Essentially, Mendes seems to adopt the view of literary urbanista types that the suburbs are a death filled wasteland. I find this attitude weird firstly as a business decision because it seems to me that mocking where most people live isn’t the way to make a lot of money. But more importantly, I don’t know what the big look-down-your-nose issue is that people have with the suburbs. I live in the suburbs because it’s near the city where my wife and I work. But we like having a lawn and a little space. I’m just not getting the soul sucki-ness of it all.

I think I’m the bizarro Sam Mendes. I’ve embraced everything he fears.

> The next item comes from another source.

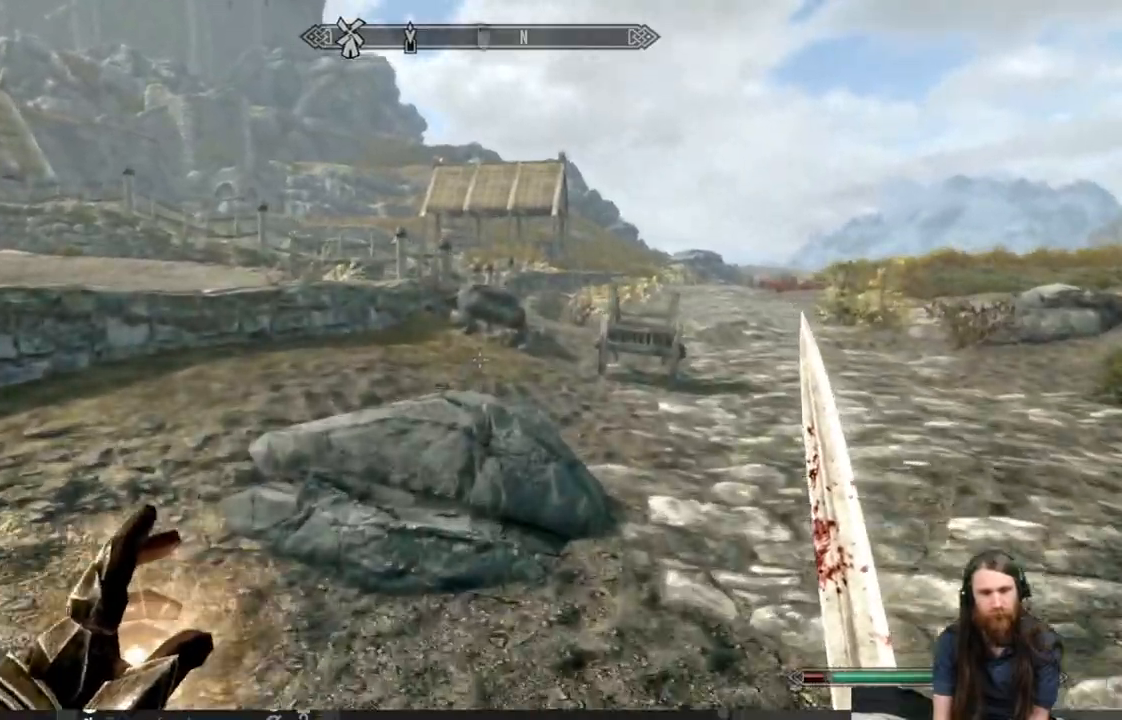
{"buttons": [], "left_stick": "up-right", "right_stick": "right", "events": [[133, "left_stick", "up-right"], [350, "right_stick", "right"], [417, "L1", "up"]]}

The question sometimes comes up in conversation with old friends. What was the best time of your life? And I’m sometimes embarrassed to admit it but right now is the best time of my life. Truly. And I’m a short chubby bearded dad living in the suburbs. I mow my lawn. I pay bills. I talk to my wife about what she did that day. I change diapers. Lots of them. Sometimes we go get ice cream. I do all those things that angsty pubescents jeer at.


I resemble those remarks.  As someone who used to mock the very notion of living in suburbia, I’ve come to enjoy it.  Sure, it takes an hour to get to the mall (for me that’s the one with the grass and the monuments, not the stores), but at the same time I’m older and not looking for the same things now that I was when I was in my twenties.  I’m perfectly content with my yard, my cigar, and a book (and maybe a little bit of scotch).

Of course my experience is slightly different.  Those of you familiar with DC know your options are: (1) pay a lot of money and live in what is essentially the suburbs (Friendship Heights, Tenleytown, etc.), (2) pay a lot of money and live in a small apartment on Dupont, (3) pay a medium amount of money and live in a transitional neighborhood that you hope transitions enough by the time your kids are old enough to go to school, and (4) pay a small-to-medium amount of money and live in a neighborhood that requires you to carry a gun for protection.  The DC suburbs are really the only place a middle-class guy can find a house that will not break his bank. And, frankly, my neighborhood is probably more diverse than most sections of DC.

That said, I can understand some of the antipathy towards certain aspects of suburban life.  I’m not a big fan of the new developments where the houses all look the same and your options for eating out are all at the strip mall a mile away. But that’s a personal preference. Like Matt, I do not understand the sniveling, jeering attitude taken against the suburbs—an attitude that is not exclusive to teenagers and hipsters in their twenties.

Most of this antipathy is overwrought and based on an ungenerous evaluation of people’s reasons for choosing to live outside the city. Some do it because of economic concerns. Others might just want a little more space. Whatever the reason, I don’t think we’re all a bunch of lily-white, anti-social people afraid to deal with unlike people.

Finally, you almost get the sense from certain quarters (read the first two comments on Matt’s blog post) that to live in the suburbs is somehow anti-Christian. I just don’t get it. I must have missed that encyclical calling for all Christians to live on top of each other in small apartments that barely fits a family of four. Considering the call to be fruitful and multiply, I would almost think it a Christian’s duty to move beyond the city and find that house that can accomodate those ten kids you’re supposed to have. I jest of course, but as long as you take an active part in your community, does it matter if your community consists substantially of houses with white picket fences or of several fifteen-story apartment buildings manned by doormen?